Only collective international co-operation and action like that initiated by the EU and European Parliament can make such sanctions or other measures bite in a way that forces China sit up and take notice. Make no mistake, these need to be global to work.

But while such co-ordinated efforts are an obvious first step, political differences between Brussels and Washington, combined with the alarming dependency of so many states on China, will make it difficult to implement. Still, they must be tried.

For now, the UK Government’s response has been to throw open its doors to three million British National Overseas (BNO) passport holders. Johnson’s policy is typical of how his Government reacts to most things. It’s all the more striking, too, when you consider that John Major’s Tory government – with the support of Labour leader Tony Blair – refused the same right to Hong Kongers before the 1997 handover to China.

That Johnson has opened the doors is only correct given that the UK is a guarantor of the rights of Honk Kongers. But as Kerry Brown, Professor of Chinese Studies at King’s College London, pointed out this week, Johnson’s decision to “handout passports like confetti” is “fatuous, gestural, grandstanding politics.”

In other words, it’s precisely the same kind of flawed political and foreign policy posturing that underpinned the Tory Government’s “Global Britain” approach to doing business and engaging with the world which got it into the mess it now finds itself.

Even as far back as 2015, the UK was declaring a “new golden era” in relations with China, while Johnson himself spoke of the his Government being “very pro-China”.

Buccaneering Brexiteers of course took it upon themselves to couch all this in a language of creating an “outward-looking country,” with no need of our European neighbours.

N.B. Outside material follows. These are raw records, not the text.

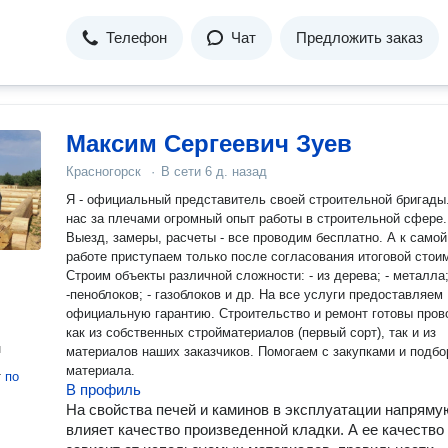
Телефон
Чат
Предложить заказ
Максим Сергеевич Зуев
Красногорск
·
В сети
6 д. назад
Я - официальный представитель своей строительной бригады
нас за плечами огромный опыт работы в строительной сфере.
Выезд, замеры, расчеты - все проводим бесплатно. А к самой
работе приступаем только после согласования итоговой стои
Строим объекты различной сложности: - из дерева; - металла;
-пеноблоков; - газоблоков и др. На все услуги предоставляем
официальную гарантию. Строительство и ремонт готовы пров
как из собственных стройматериалов (первый сорт), так и из
н
материалов наших заказчиков. Помогаем с закупками и подб
материала.
т
по
В профиль
На свойства печей и каминов в эксплуатации напряму
влияет качество произведенной кладки. А ее качество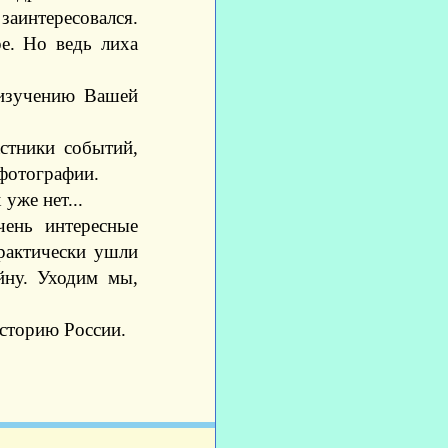
аинтересовался.
ре. Но ведь лиха
 изучению Вашей
стники событий,
 фотографии.
уже нет...
чень интересные
рактически ушли
йну. Уходим мы,
Историю России.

But as the Hong Kong crisis has starkly exposed we now know better.

In terms of leverage, short of working with other nations including the EU, Johnson’s options are limited in bringing pressure to bear on China right now.

This, too, before the thorny question of whom the UK might expect to fill the economic void were Beijing to decide to reduce its investment in the UK. America?

For the time being Johnson’s “boldness” in throwing open the UK’s doors to those from Hong Kong serves as a convenient distraction from his chaotic handling of the pandemic here at home.

But the glaring reality is that it’s going to take more than dishing out visas to find a “route” out of the tight corner the UK Government now finds itself over future relations with China.